Issue with Graph runtime for nested function call. Works fine on VM

Facing issue with code below on Graph Runtime. However, it works fine with VM. I am trying to call a function within a function. Relay snippets are added in source code below for quick reference.

Also, I was facing an issue because of FoldScaleAxis pass, so I disabled it for the time being. Any help, pointers much appreciated here.

Code

import tvm
from tvm import relay
import numpy as np
from tvm.contrib import graph_runtime


def run_on_graph_runtime(mod, in_names, in_data):
    target = 'llvm'
    target_host = None
    opt_level = 3

    # Disabled FoldScaleAxis
    with relay.build_config(opt_level=opt_level, disabled_pass=["FoldScaleAxis"]):
        graph, lib, params = relay.build(mod, target, target_host, {})

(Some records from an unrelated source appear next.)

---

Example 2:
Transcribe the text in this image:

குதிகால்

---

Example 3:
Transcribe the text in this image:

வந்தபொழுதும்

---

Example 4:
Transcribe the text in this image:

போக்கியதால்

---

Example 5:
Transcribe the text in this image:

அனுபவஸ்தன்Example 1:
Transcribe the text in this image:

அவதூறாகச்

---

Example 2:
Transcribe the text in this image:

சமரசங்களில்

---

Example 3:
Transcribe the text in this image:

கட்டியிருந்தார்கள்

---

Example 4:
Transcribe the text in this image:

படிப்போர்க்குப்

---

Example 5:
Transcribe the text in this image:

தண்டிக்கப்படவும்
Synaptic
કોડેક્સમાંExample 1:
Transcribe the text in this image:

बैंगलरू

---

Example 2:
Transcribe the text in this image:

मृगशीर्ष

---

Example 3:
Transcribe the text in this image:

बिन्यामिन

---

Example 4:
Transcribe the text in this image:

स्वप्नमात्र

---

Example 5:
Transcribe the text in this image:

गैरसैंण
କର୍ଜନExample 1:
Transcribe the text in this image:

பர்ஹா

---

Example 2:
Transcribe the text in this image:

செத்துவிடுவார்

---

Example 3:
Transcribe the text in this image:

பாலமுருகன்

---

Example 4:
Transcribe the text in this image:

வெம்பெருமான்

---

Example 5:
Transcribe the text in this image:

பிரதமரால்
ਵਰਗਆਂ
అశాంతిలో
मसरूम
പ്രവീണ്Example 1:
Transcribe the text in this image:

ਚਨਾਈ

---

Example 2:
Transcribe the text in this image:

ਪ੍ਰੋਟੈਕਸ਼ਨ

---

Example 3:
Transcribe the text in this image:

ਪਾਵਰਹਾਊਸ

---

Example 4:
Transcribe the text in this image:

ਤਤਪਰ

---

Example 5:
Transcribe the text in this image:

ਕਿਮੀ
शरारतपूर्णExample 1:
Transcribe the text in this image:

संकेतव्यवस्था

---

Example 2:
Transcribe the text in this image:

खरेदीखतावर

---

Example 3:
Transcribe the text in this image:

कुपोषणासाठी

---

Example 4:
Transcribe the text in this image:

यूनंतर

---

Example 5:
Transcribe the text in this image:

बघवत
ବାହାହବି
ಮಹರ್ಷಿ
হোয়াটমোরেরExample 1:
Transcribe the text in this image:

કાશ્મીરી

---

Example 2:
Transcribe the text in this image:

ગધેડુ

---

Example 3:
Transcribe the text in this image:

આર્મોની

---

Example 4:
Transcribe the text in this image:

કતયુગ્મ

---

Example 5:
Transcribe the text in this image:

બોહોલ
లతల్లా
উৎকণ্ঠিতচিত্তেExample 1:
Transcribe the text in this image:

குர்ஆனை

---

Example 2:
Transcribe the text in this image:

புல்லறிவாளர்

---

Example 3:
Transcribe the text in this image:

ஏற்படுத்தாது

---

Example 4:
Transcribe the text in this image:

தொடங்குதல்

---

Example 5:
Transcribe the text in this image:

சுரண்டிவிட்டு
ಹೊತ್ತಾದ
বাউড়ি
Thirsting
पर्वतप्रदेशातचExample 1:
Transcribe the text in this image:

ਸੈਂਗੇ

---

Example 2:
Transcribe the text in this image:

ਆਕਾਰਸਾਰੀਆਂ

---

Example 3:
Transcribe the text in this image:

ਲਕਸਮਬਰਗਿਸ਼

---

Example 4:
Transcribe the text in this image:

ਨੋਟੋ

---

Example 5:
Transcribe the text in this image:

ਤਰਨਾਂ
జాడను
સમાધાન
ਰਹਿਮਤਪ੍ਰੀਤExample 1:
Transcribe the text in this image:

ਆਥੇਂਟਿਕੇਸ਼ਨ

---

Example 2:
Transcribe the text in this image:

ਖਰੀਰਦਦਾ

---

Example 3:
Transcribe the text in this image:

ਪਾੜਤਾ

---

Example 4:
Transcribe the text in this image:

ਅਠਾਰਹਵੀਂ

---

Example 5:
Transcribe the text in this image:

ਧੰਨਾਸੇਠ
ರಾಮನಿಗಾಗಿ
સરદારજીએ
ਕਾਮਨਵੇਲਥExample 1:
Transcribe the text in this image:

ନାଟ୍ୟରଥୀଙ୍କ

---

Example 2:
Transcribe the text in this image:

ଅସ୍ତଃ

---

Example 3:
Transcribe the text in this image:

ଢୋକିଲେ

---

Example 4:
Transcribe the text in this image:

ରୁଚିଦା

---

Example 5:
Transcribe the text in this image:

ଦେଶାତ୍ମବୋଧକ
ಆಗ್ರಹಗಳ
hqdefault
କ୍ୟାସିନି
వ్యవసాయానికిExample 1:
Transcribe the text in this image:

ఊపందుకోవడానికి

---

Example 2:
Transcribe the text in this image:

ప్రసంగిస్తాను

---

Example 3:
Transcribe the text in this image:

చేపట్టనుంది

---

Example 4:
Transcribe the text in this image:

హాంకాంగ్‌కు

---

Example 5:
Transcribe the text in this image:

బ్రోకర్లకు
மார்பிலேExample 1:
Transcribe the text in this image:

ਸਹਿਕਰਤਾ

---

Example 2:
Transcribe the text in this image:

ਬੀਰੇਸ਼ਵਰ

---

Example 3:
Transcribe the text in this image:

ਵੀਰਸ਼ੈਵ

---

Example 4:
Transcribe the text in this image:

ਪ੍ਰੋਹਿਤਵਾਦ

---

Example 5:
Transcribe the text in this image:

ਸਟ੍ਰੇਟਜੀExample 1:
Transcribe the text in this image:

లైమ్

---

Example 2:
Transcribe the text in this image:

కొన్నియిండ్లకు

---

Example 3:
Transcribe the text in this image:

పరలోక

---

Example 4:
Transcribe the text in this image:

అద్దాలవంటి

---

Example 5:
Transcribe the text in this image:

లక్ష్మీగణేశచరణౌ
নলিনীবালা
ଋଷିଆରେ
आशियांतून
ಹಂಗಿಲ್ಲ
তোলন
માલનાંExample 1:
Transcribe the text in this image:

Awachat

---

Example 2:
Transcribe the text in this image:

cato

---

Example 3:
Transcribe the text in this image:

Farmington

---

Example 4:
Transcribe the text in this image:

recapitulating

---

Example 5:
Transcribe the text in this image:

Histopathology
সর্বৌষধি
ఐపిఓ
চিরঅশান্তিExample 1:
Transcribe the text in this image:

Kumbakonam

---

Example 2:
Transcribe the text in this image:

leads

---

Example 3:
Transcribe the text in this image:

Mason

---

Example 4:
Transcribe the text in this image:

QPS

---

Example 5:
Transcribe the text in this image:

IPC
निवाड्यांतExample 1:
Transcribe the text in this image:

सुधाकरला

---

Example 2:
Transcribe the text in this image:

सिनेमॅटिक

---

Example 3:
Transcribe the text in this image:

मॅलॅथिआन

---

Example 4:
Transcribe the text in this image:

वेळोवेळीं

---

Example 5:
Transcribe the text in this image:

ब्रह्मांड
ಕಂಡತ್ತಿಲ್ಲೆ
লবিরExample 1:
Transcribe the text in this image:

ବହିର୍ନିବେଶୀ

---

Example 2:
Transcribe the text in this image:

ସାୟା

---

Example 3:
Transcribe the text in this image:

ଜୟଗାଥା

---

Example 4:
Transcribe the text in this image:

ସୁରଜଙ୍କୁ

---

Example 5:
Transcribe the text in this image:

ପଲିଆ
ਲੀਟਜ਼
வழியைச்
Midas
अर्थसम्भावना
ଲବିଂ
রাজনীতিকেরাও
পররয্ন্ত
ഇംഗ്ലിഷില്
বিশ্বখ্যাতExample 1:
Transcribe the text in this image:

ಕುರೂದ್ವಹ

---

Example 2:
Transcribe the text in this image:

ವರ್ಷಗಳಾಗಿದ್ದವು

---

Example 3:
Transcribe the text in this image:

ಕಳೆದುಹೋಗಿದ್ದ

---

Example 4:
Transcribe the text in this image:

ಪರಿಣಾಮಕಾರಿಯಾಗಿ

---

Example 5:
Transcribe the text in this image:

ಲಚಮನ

    ctx = tvm.context(target, 0)
    m = graph_runtime.create(graph, lib, ctx)
    for e, i in zip(in_names, in_data):
        m.set_input(e, tvm.nd.array(i))
    m.set_input(**params)
    m.run()
    return m.get_output(0).asnumpy()


mod = tvm.IRModule()
sb = relay.ScopeBuilder()
x = relay.var('x', 'float32')
y = relay.var('y', 'float32')
sb.ret(x + y)
func1 = relay.Function([x, y], sb.get())

'''
fn (%x: float32, %y: float32) {
  add(%x, %y)
}
'''

sb = relay.ScopeBuilder()
x1 = relay.var('x1', 'float32')
y1 = relay.var('y1', 'float32')
func2 = sb.let('add_two', func1)
sb.ret(func2(x1, y1))
op = sb.get()
f = relay.Function([x1, y1], op)

'''
fn (%x1: float32, %y1: float32) {
  let %add_two = fn (%x: float32, %y: float32) {
    add(%x, %y)
  };
  %add_two(%x1, %y1)
}
'''

mod["main"] = f
x_data = np.array(np.random.rand()).astype('float32')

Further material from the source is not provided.